» **WHAT YOU HAVE TO DO**
Return all the lines below in which the string "Hydroxokobalamin" appears.

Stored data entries
# # # #
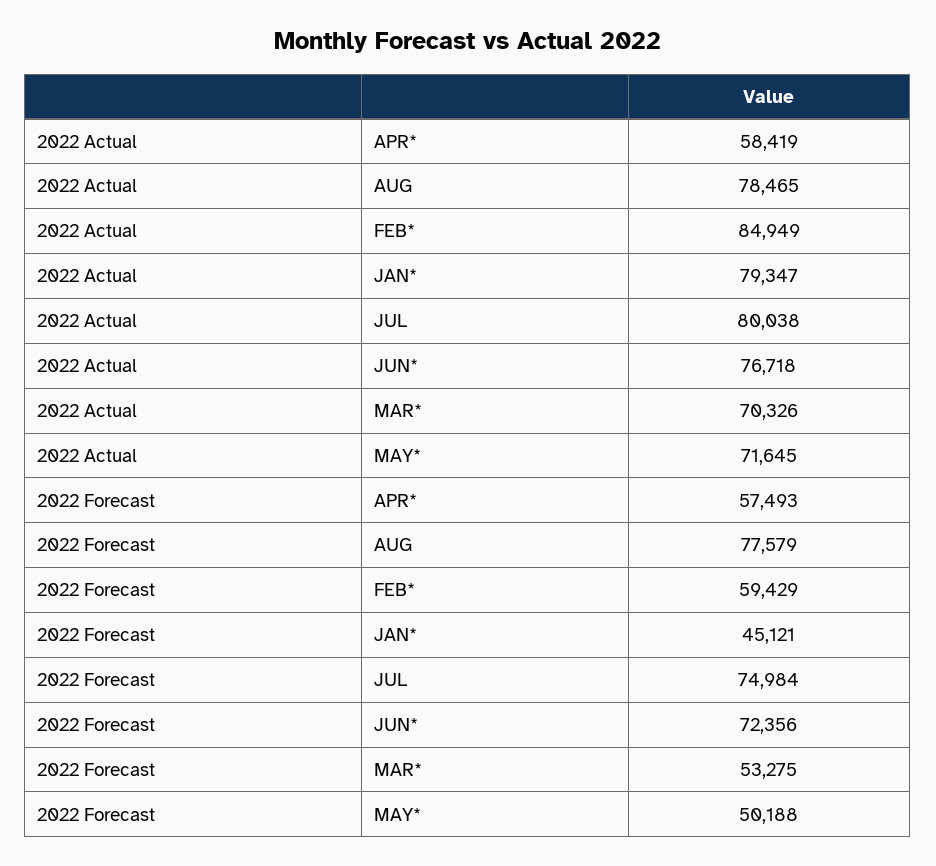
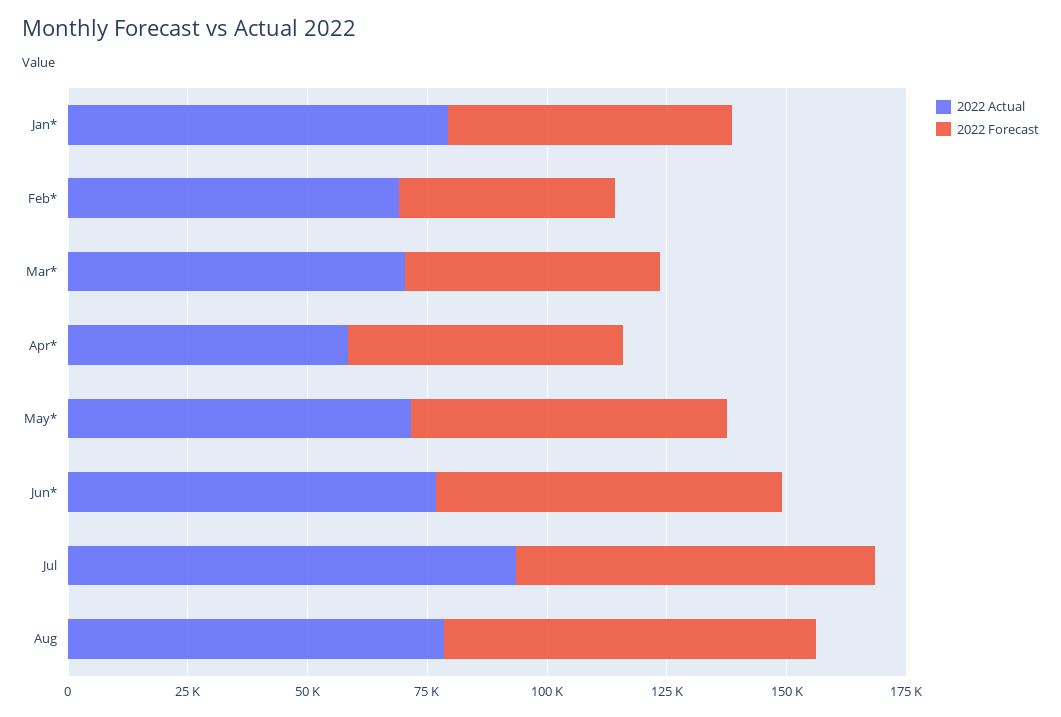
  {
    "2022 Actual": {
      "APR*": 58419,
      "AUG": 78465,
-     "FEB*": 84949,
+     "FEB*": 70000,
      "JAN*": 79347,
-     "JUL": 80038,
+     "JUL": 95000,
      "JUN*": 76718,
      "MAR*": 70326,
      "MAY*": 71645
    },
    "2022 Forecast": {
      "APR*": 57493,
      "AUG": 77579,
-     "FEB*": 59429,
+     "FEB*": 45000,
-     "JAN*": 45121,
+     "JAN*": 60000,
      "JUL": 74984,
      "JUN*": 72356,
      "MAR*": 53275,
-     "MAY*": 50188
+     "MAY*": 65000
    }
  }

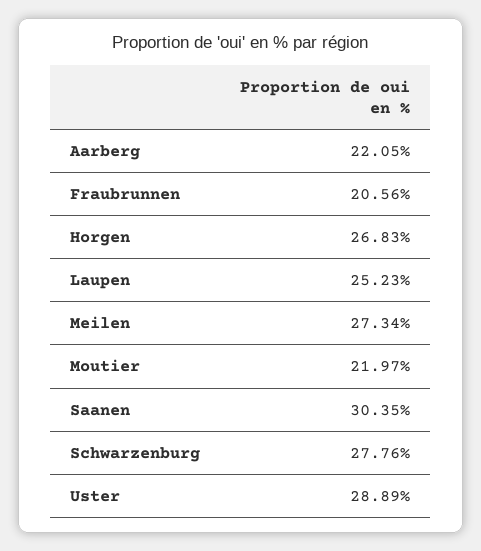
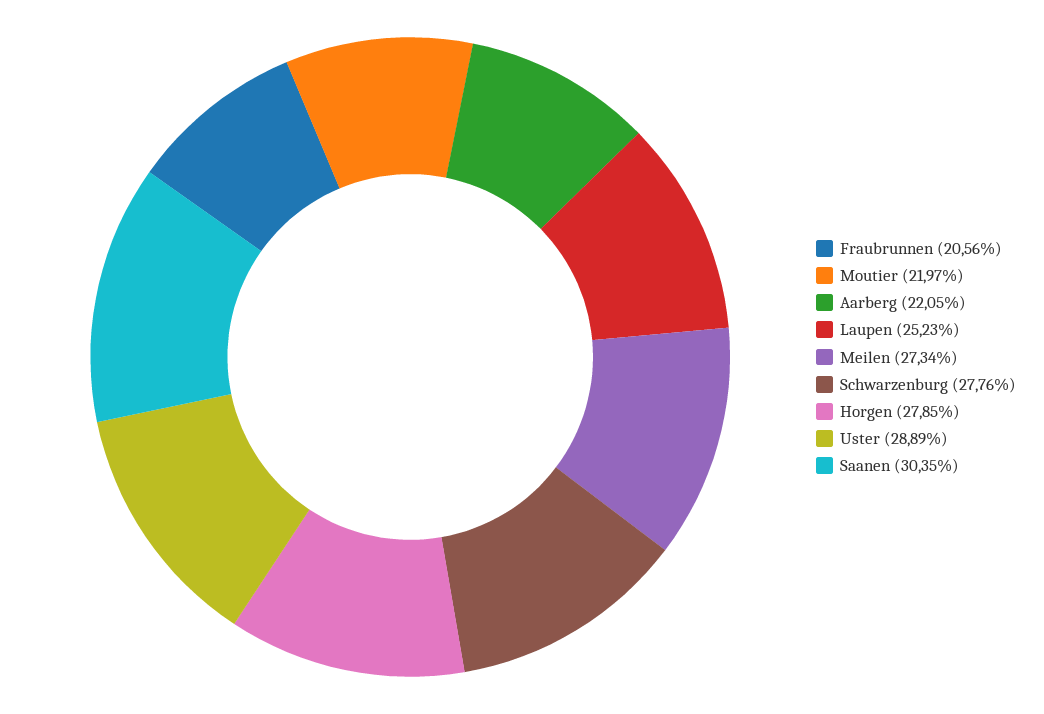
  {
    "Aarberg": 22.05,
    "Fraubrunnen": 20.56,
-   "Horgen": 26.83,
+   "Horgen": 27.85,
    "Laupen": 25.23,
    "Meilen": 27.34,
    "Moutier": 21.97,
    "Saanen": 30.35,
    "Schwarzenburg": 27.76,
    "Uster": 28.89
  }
# # # #
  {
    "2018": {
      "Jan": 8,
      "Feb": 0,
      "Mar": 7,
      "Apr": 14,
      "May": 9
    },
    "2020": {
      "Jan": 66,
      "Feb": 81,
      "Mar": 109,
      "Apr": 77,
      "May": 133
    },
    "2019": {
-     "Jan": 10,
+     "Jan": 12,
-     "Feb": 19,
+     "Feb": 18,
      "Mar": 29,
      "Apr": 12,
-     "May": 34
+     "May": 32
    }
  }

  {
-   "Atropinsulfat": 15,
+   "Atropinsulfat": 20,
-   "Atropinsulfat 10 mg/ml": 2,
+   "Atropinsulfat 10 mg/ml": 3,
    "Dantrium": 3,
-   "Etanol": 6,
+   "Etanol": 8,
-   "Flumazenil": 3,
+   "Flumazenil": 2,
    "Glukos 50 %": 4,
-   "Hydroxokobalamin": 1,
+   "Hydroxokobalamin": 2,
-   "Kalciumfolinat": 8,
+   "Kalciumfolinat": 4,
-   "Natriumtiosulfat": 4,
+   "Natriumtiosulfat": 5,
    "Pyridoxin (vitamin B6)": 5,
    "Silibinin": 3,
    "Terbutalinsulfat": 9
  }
# # # #
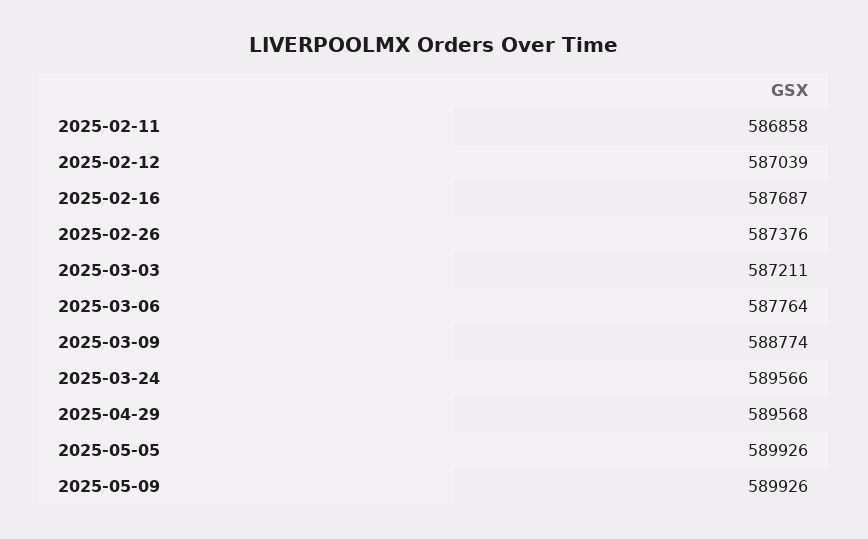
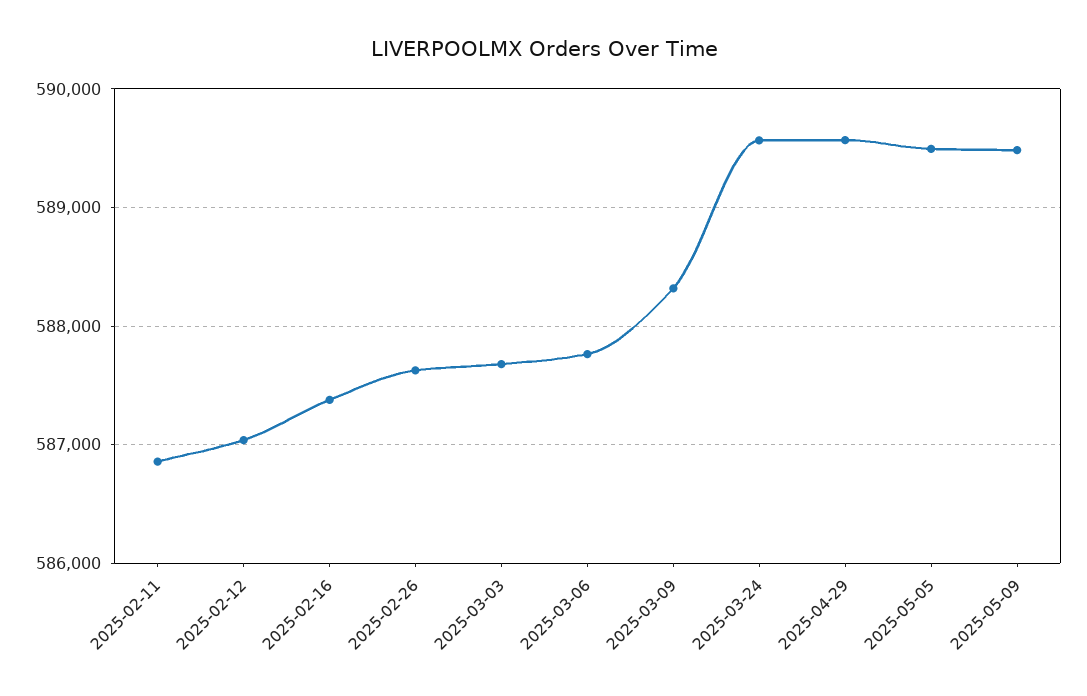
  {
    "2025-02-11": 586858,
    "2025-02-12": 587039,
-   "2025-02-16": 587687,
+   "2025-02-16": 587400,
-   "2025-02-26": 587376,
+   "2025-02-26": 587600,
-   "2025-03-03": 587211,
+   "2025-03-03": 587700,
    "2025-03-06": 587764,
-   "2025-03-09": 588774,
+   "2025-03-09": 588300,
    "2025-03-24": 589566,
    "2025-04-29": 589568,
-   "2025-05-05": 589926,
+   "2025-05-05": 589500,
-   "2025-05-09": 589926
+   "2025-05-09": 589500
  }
# # # #
» **RESPONSE TO THIS EXERCISE**
-   "Hydroxokobalamin": 1,
+   "Hydroxokobalamin": 2,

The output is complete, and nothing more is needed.